#### WHAT TO WORK ON:
Turn the records below into a numbered list with one line per item, skipping blank lines. Leave the picture markers out.

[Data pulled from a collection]
↓

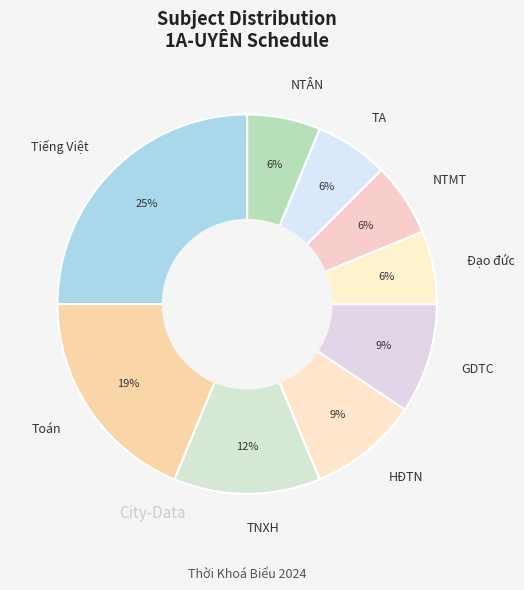

Does any single category account for the majority?

No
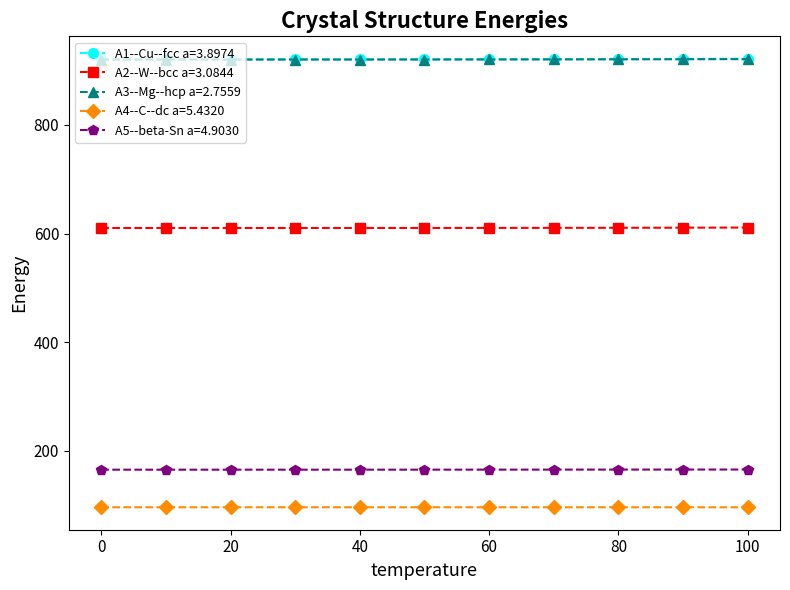

At how many categories does at least one series exceed 352?

11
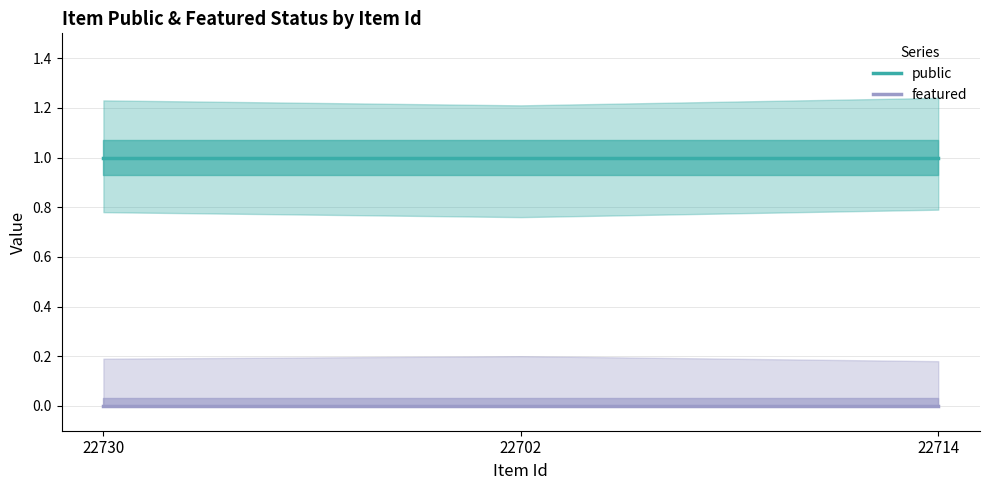

What is the spread (max minus min) of values at 22702?

1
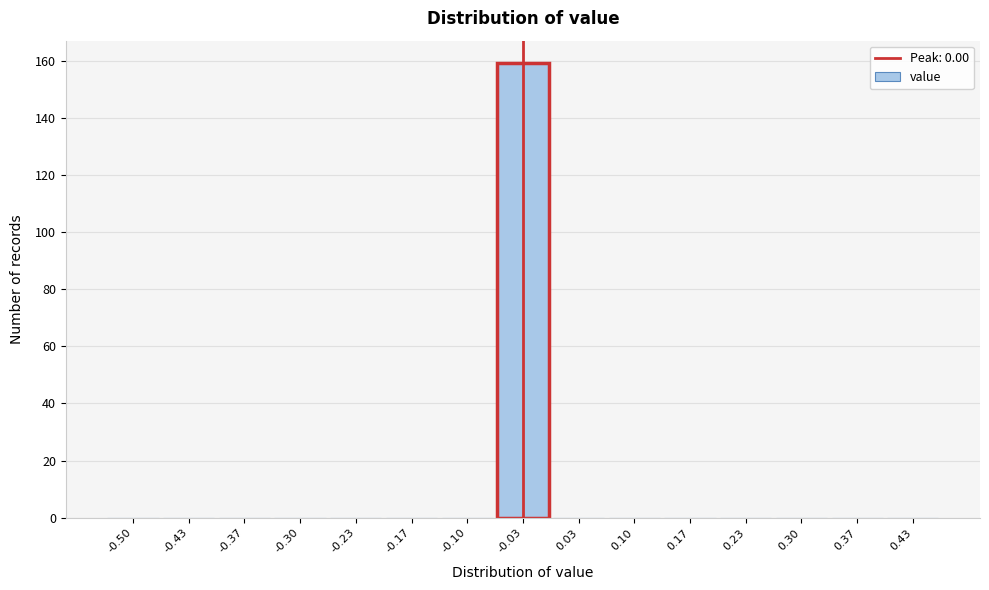

Reading right to left, what are all the values shown in this chart?

0.43=0	0.37=0	0.30=0	0.23=0	0.17=0	0.10=0	0.03=0	-0.03=159	-0.10=0	-0.17=0	-0.23=0	-0.30=0	-0.37=0	-0.43=0	-0.50=0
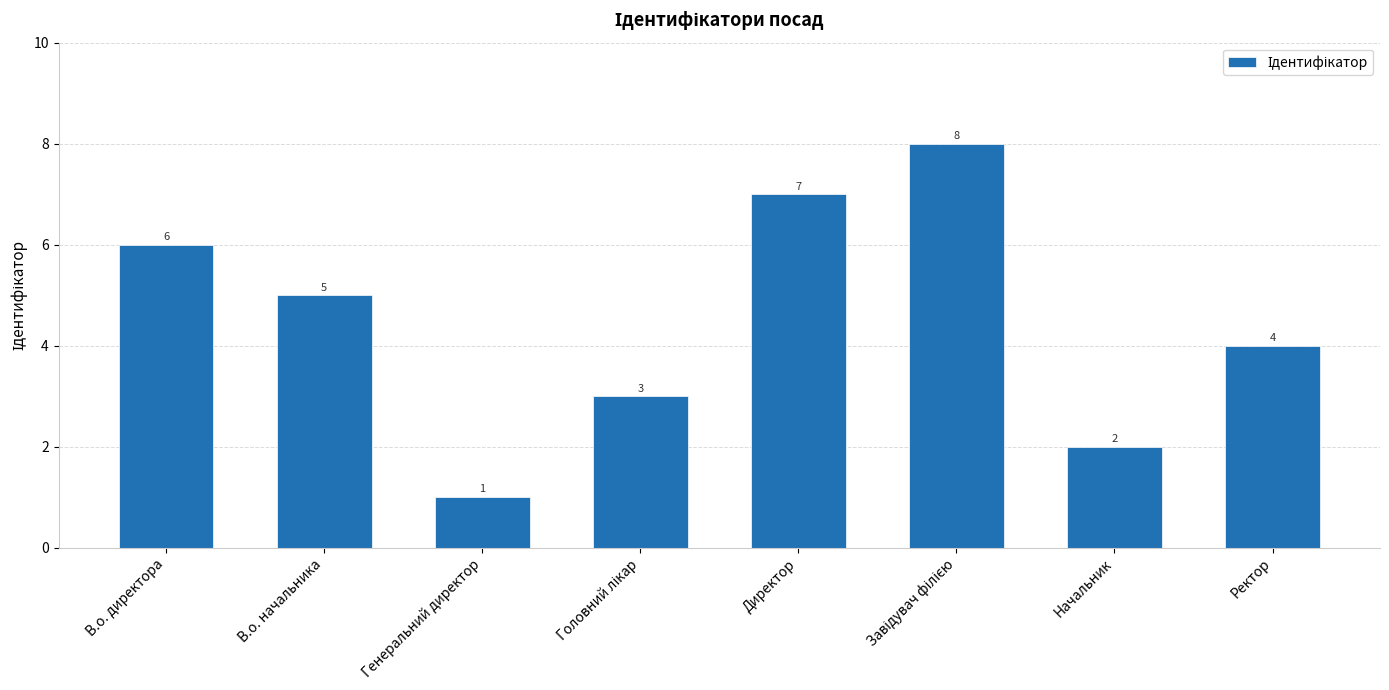

What is the value of the 7th bar from the left?

2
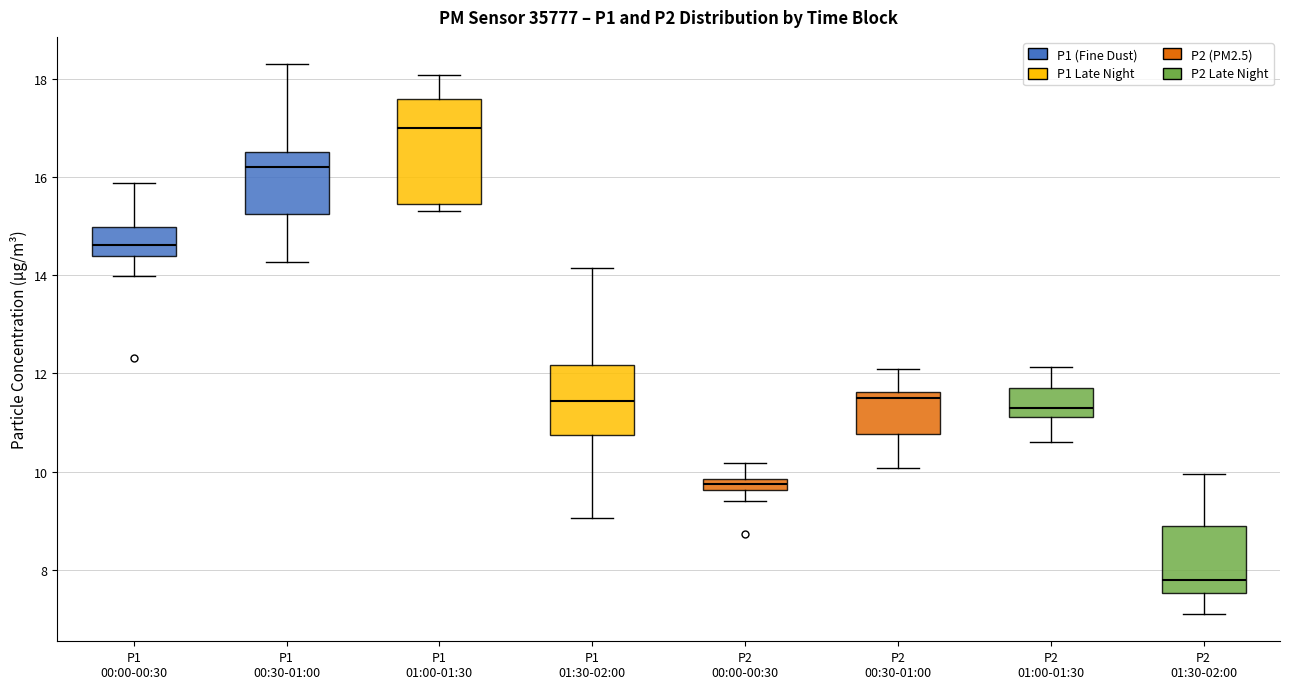

Which box's median line is the lowest?

P2 01:30-02:00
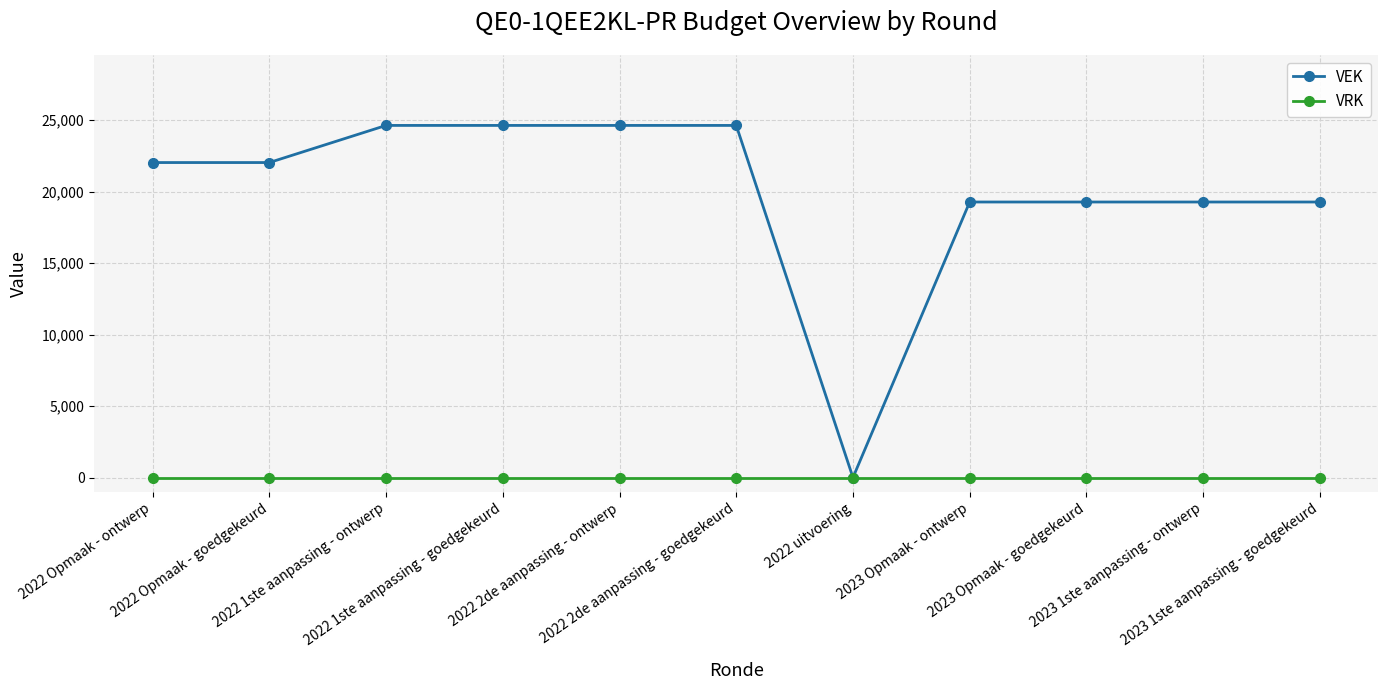

Which series changed the most between 2022 1ste aanpassing - goedgekeurd and 2023 Opmaak - ontwerp?

VEK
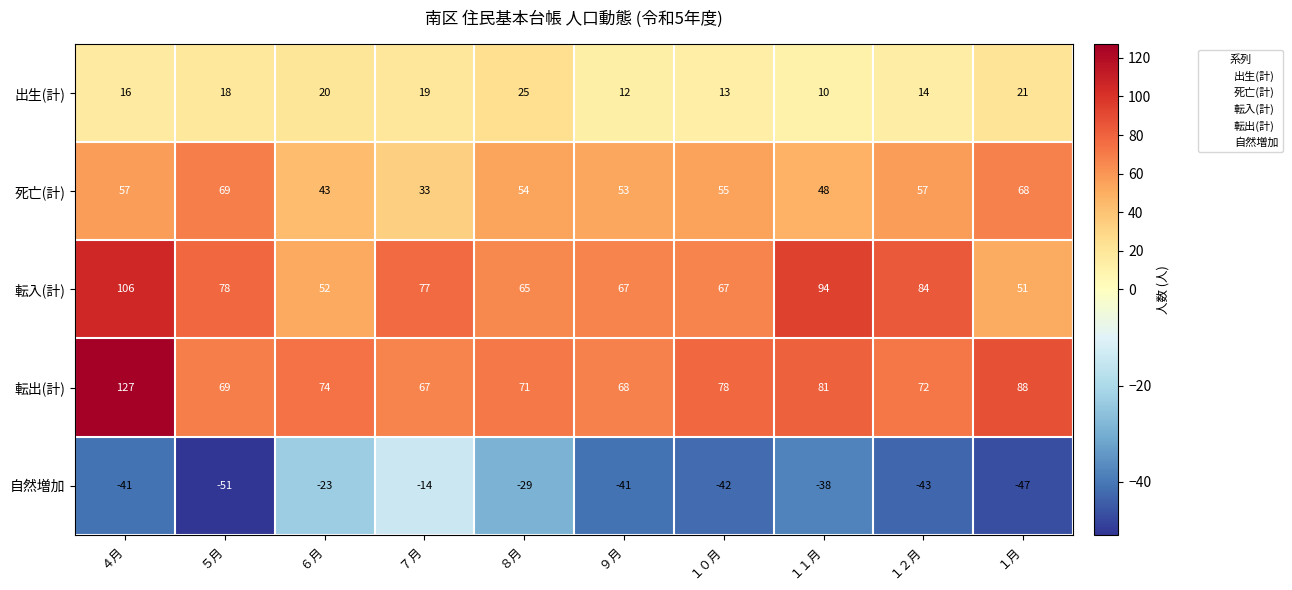

How many values in the 死亡(計) series are below 55?

5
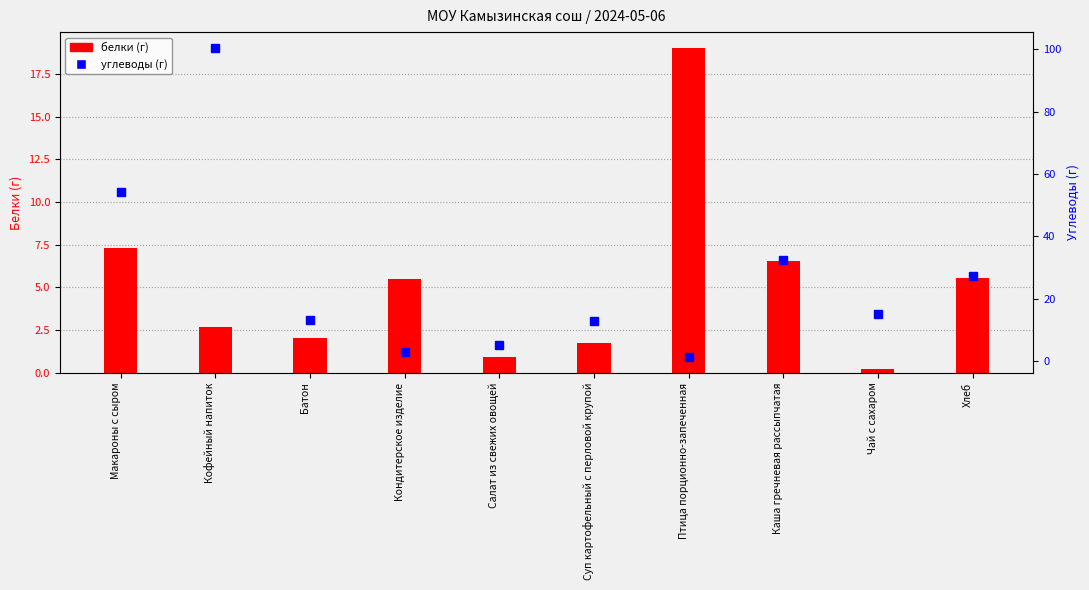

The Углеводы (г) series shows 12.7 at Суп картофельный с перловой крупой. True or false?

True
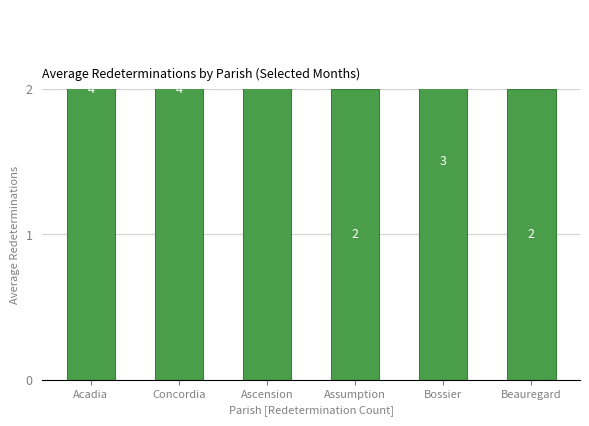

Approximately how many times larger is the value at Concordia compared to Beauregard?

2.0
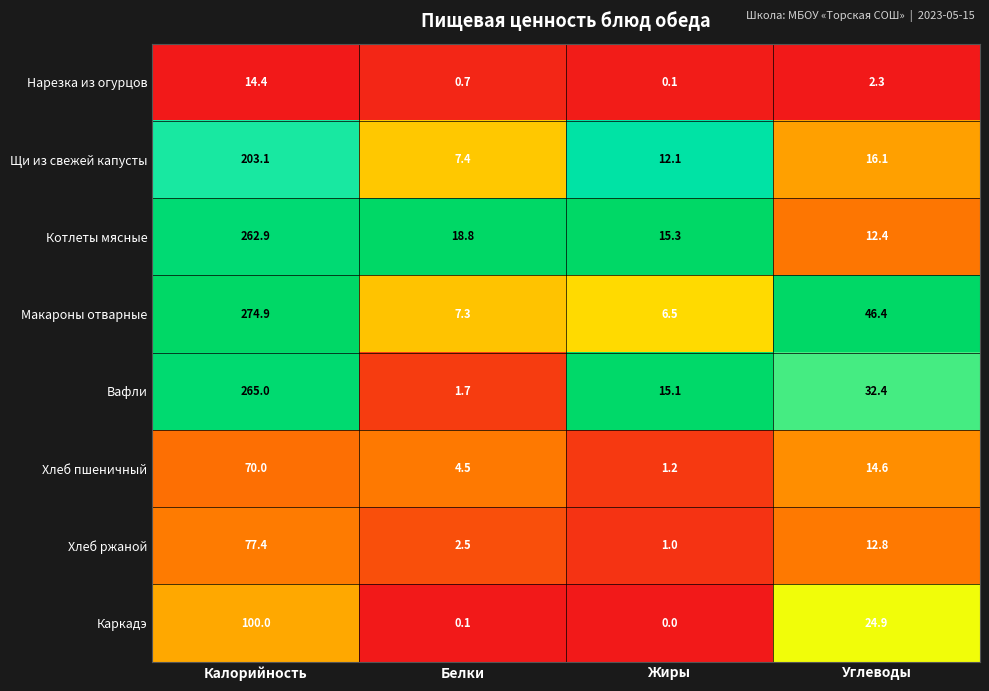

What value does the Хлеб пшеничный series have at Углеводы?

14.6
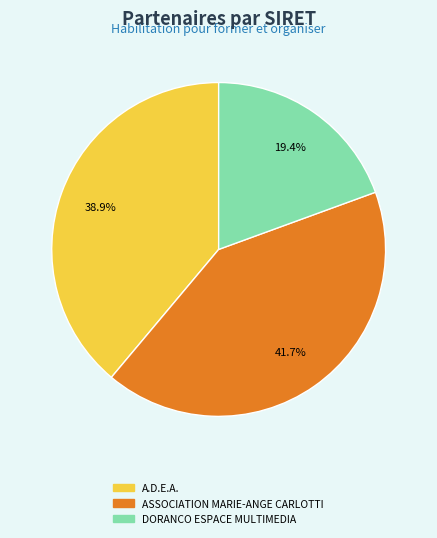

To the nearest percent, what is the difference between the A.D.E.A. and ASSOCIATION MARIE-ANGE CARLOTTI slice percentages?

3%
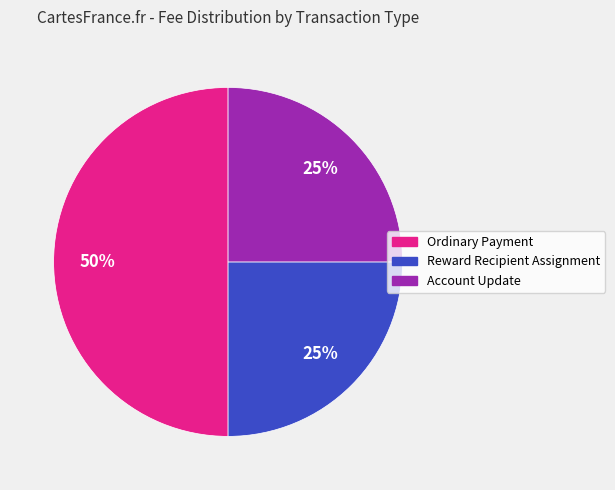

To the nearest percent, what is the combined percentage of Ordinary Payment and Reward Recipient Assignment?

75%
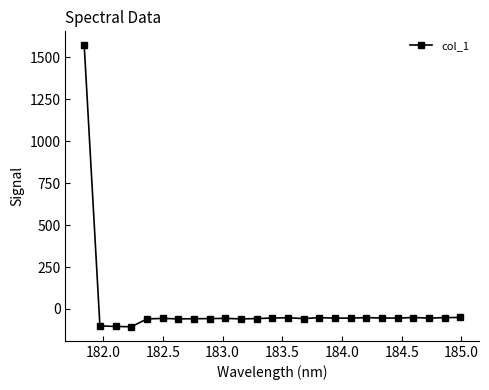

How many data points are above -54?

7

↑

#### RESPONSE TO THE EXERCISE:
1. Does any single category account for the majority?
2. No
3. At how many categories does at least one series exceed 352?
4. 11
5. What is the spread (max minus min) of values at 22702?
6. 1
7. Reading right to left, what are all the values shown in this chart?
8. 0.43=0	0.37=0	0.30=0	0.23=0	0.17=0	0.10=0	0.03=0	-0.03=159	-0.10=0	-0.17=0	-0.23=0	-0.30=0	-0.37=0	-0.43=0	-0.50=0
9. What is the value of the 7th bar from the left?
10. 2
11. Which box's median line is the lowest?
12. P2 01:30-02:00
13. Which series changed the most between 2022 1ste aanpassing - goedgekeurd and 2023 Opmaak - ontwerp?
14. VEK
15. How many values in the 死亡(計) series are below 55?
16. 5
17. The Углеводы (г) series shows 12.7 at Суп картофельный с перловой крупой. True or false?
18. True
19. Approximately how many times larger is the value at Concordia compared to Beauregard?
20. 2.0
21. What value does the Хлеб пшеничный series have at Углеводы?
22. 14.6
23. To the nearest percent, what is the difference between the A.D.E.A. and ASSOCIATION MARIE-ANGE CARLOTTI slice percentages?
24. 3%
25. To the nearest percent, what is the combined percentage of Ordinary Payment and Reward Recipient Assignment?
26. 75%
27. How many data points are above -54?
28. 7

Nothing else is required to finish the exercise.